I got an answer here; Python: find string in multiple columns and return it in new column yet this line below return the first value found
df['b'] = (df[cols].where(df[cols].stack().str.contains('b')
.unstack(fill_value=False)).ffill(1).iloc[:,-1])
where cols
df = df[['col1', 'col2', 'col3', 'col4']]
I tried the other answers and they all gave me error ValueError: cannot reindex from a duplicate axis
Do any one have an idea how can I get all the matching values in one cell.
the data set
ID col0 col1 col2 col3 col4 col5
1 jack a/h t/m w/n y/h 56
2 sam z/n b/w null b/n 93
3 john b/i y/d b/d null 33
The code I'm using now :
df['b'] = (df[cols].where(df[cols].stack().str.contains('b')
.unstack(fill_value=False)).ffill(1).iloc[:,-1])

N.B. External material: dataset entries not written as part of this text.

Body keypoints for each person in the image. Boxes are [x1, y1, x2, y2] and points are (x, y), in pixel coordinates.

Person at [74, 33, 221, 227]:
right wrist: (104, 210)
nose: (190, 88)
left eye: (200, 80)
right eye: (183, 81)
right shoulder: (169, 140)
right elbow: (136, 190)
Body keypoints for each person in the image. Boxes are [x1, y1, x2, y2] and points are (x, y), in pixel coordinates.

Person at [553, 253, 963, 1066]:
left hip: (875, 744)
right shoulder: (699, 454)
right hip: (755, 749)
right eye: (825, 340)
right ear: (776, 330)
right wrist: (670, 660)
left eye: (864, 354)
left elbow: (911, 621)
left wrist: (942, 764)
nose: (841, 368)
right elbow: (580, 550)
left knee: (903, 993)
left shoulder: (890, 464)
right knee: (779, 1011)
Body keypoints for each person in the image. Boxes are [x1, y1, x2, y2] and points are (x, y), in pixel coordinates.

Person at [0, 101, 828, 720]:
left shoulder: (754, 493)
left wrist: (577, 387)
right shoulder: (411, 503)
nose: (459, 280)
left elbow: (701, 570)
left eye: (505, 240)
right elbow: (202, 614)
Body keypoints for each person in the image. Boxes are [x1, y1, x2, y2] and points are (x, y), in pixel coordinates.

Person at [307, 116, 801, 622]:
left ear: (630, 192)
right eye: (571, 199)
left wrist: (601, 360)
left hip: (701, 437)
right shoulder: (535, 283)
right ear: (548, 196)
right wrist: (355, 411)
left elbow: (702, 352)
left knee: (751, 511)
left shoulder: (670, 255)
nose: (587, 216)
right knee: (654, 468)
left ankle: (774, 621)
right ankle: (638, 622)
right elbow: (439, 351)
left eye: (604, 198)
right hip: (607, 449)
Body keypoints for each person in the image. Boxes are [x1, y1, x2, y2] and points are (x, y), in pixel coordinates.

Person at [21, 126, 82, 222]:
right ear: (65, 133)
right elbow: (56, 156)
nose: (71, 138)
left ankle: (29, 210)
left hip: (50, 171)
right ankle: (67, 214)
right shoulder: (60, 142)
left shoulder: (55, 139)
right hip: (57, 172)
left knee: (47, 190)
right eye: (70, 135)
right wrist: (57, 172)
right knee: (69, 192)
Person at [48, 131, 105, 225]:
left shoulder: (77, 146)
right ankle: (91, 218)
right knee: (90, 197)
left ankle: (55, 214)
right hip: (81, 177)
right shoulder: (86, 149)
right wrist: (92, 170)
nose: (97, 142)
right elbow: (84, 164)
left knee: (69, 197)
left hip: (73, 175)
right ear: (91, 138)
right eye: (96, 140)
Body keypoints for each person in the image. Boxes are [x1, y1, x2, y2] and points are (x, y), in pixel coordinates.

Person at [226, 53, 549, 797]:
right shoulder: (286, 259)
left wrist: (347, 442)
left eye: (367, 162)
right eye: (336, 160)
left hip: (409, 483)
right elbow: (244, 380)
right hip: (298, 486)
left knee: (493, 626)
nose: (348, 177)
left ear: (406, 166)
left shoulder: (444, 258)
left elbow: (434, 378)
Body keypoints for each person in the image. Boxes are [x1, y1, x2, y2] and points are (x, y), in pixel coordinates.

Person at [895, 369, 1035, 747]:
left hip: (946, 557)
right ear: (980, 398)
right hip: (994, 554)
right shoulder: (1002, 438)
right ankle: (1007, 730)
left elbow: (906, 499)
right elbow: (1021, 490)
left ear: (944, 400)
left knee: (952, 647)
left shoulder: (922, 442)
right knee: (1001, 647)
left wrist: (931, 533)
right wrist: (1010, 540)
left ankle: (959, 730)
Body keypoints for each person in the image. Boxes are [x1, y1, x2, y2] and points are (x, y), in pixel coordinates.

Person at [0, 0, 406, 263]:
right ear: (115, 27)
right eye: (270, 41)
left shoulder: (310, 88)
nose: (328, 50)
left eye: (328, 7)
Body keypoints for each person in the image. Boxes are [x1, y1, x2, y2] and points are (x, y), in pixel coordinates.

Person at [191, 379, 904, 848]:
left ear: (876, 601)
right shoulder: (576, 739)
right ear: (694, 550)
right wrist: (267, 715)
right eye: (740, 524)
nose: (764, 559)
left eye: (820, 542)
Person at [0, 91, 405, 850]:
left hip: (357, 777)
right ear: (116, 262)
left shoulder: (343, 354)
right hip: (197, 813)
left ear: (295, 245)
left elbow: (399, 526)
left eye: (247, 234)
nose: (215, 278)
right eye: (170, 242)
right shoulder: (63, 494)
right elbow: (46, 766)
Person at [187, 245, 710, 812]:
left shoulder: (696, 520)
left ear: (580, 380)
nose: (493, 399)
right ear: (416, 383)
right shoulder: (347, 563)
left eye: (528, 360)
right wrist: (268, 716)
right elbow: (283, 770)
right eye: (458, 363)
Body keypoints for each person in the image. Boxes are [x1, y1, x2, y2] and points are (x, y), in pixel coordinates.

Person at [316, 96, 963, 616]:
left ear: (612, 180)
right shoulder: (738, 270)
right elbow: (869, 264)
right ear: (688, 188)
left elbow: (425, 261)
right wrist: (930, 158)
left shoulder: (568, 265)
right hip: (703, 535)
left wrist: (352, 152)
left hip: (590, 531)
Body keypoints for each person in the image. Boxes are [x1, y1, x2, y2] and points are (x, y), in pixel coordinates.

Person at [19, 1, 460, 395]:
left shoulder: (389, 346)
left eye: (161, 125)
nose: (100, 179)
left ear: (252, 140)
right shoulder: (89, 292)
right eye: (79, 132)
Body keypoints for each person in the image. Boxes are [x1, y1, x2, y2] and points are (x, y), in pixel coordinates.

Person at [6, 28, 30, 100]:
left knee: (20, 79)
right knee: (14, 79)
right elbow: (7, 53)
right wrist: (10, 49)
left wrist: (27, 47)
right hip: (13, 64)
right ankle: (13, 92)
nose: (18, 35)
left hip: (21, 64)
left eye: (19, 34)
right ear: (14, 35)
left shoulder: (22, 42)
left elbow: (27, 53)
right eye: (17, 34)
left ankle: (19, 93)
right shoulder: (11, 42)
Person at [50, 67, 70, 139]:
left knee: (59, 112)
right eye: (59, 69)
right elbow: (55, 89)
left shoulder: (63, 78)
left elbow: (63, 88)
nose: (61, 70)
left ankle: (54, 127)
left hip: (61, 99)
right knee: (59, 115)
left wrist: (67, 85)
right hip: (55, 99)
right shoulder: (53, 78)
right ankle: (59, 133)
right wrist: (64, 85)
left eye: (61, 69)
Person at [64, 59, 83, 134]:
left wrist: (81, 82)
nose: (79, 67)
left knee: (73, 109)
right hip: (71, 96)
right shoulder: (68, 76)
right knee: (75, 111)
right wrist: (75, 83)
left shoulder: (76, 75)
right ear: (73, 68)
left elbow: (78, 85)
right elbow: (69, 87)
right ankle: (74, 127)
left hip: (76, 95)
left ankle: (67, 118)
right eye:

And here the output I am getting now
ID col0 col1 col2 col3 col4 col5 b
1 jack a/h t/m w/n y/h 56 -
2 sam z/n b/w null b/n 93 b/w
3 john b/i y/d b/d null 33 b/i
And actually I want the output to look like the data-frame below
ID col0 col1 col2 col3 col4 col5 b
1 jack a/h t/m w/n y/h 56 null
2 sam z/n b/w null b/n 93 b/w - b/n
3 john b/i y/d b/d null 33 b/i - b/d
Upvotes: 1
Views: 467
Reputation: 71707
Use DataFrame.filter
to filter dataframe containing columns col1-col4
and use DataFrame.stack
, then using Series.str.contains
filter the stacked dataframe finally use Series.groupby
on level=0
and aggregate using join
:
s = df.filter(regex=r'col[1-4]').stack()
s = s[s.str.contains('b')].groupby(level=0).agg(' - '.join)
df['b'] = s
Result:
# print(df)
ID col0 col1 col2 col3 col4 col5 b
0 1 jack a/h t/m w/n y/h 56 NaN
1 2 sam z/n b/w NaN b/n 93 b/w - b/n
2 3 john b/i y/d b/d NaN 33 b/i - b/d
Upvotes: 2
Reputation: 12523
Here's a way to do it with melt
:
t = df.melt(id_vars="ID", value_vars = ["col0", "col1", "col2", "col3", "col4"], var_name=[]).dropna()
t = t[t.value.str.contains("b")].groupby("ID")["value"].apply(lambda x: " - ".join(x))
res = pd.concat([df, t], axis=1).rename(columns={"value":"b"})
The output is:
ID col0 col1 col2 col3 col4 col5 b
0 1.0 jack a/h t/m w/n y/h 56.0 NaN
1 2.0 sam z/n b/w NaN b/n 93.0 NaN
2 3.0 john b/i y/d b/d NaN 33.0 b/w - b/n
3 NaN NaN NaN NaN NaN NaN NaN b/i - b/d
Upvotes: 0